Before hearing the first note, I knew that I would like ‘Midwest’. Mathias Eick is a unique communicator and his compositions gift us with particular ways of experiencing places we have not yet visited. Sound is transmuted and we see what he is seeing. As I listened to the album I was drawn deep into a world of vast open spaces, history and complex human emotion. The connection was visceral as the music brought the plains of the Midwest into the range of intimacy. I sensed the wild grass running between my fingers as I listened. The last album to evoke such a strong sense of place for me was Tomasz Stanko’s ‘The Soul of Things’. ECM is the home of such evocative albums.
This is an outsiders look at the Midwest of America and a fresh take on Americana. The emotions and melodic intensity are what they are; expressions borne of the heart, devoid of apparent preconception, arrow straight in their delivery. Few bands are as suited to realise this as Eick’s and for the task he has assembled the ideal collaborators. All of the elements are there. The hint of sadness in the gentle slurs of Gjermund Larsen’s violin, the sparse beauty of Jon Balke’s piano, the folksy bass lines of Mats Eilertsen and the colourist pulsing percussion of Helge Norbakken. Above all the soft-edged well modulated soulful trumpet; a trumpet that sounds like no other.Where I live in the South Pacific, Jazz musicians sometimes pose the question; Do we have our own sound, a unique quality that we tap into? As our scene grows the answer is increasingly yes. This uniqueness of ‘sound’ is evident among Scandinavian improvising musicians and especially so among Norwegian trumpeters. In this case the identity is multi faceted. It is Norwegian and Americana.
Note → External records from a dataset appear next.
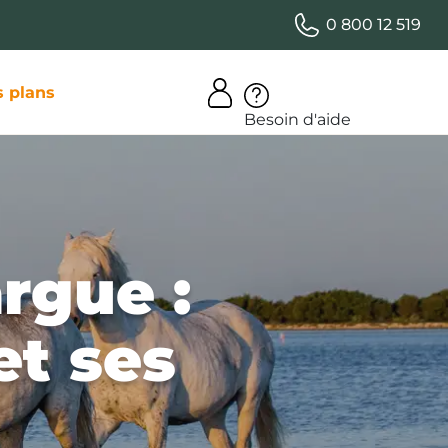
0 800 12 519
 plans
Besoin d'aide
rgue :
et ses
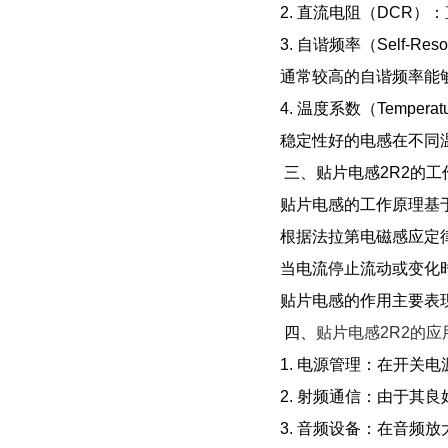
2. 直流电阻（DCR
3. 自谐频率（Self-
通常较高的自谐频率能
4. 温度系数（Temper
稳定性好的电感在不同
三、贴片电感2R2的工
贴片电感的工作原理基
根据法拉第电磁感应定
当电流停止流动或变化
贴片电感的作用主要表
四、
贴片电感2R2的应
1. 电源管理：在开关
2. 射频通信：由于其
3. 音频设备：在音频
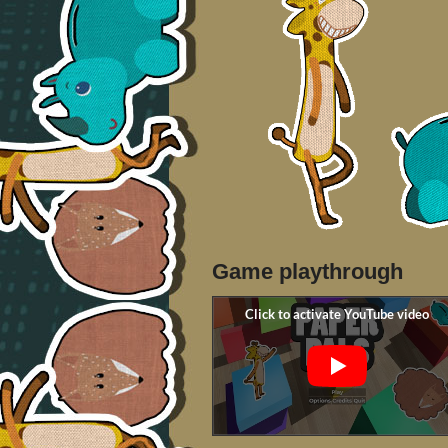
Game playthrough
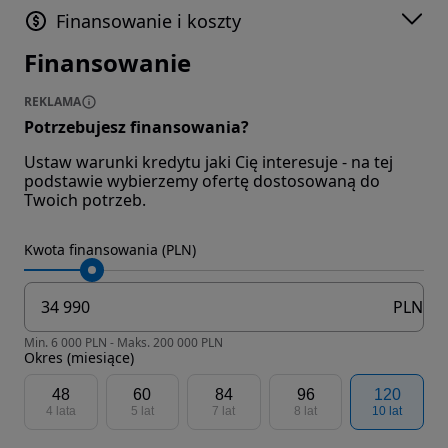
Finansowanie i koszty
Finansowanie
REKLAMA
Potrzebujesz finansowania?
Ustaw warunki kredytu jaki Cię interesuje - na tej
podstawie wybierzemy ofertę dostosowaną do
Twoich potrzeb.
Kwota finansowania (PLN)
PLN
Min. 6 000 PLN - Maks. 200 000 PLN
Okres (miesiące)
48
60
84
96
120
4 lata
5 lat
7 lat
8 lat
10 lat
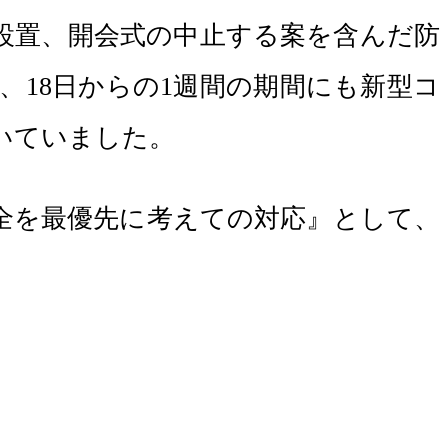
設置、開会式の中止する案を含んだ防
、18日からの1週間の期間にも新型コ
いていました。
全を最優先に考えての対応』として、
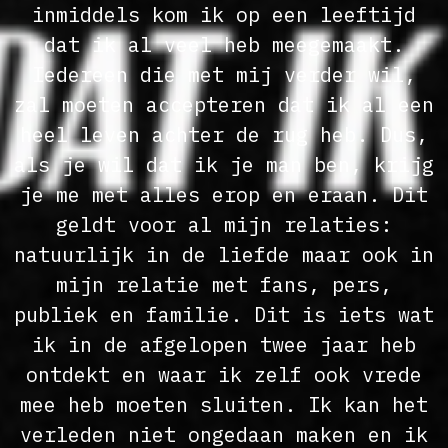
inmiddels kom ik op een leeftijd
dat ik al veel heb meegemaakt.
Iedereen die met mij verder wil,
zal moeten accepteren dat ik al een
heel leven achter de rug heb. Dus,
als je wil dat ik je man ben, krijg
je me met alles erop en eraan. Dit
geldt voor al mijn relaties:
natuurlijk in de liefde maar ook in
mijn relatie met fans, pers,
publiek en familie. Dit is iets wat
ik in de afgelopen twee jaar heb
ontdekt en waar ik zelf ook vrede
mee heb moeten sluiten. Ik kan het
verleden niet ongedaan maken en ik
The Midwest is both mythical and real, we feel that we know it intimately. Endless tales arise from the indigenous peoples (who respected it best) and the hopeful European settlers who spread across it looking for a new home. It struck a particular chord with Eick as the peoples of Norway were prominent among those settlers. The writer Lawrence Durrell explains this best when he says that certain places transcend reality and become ‘less a geographical entity than an idea’. ‘Midwest’ is an embodiment of this principle. Midwest by Mathias Eick is out on the ECM label.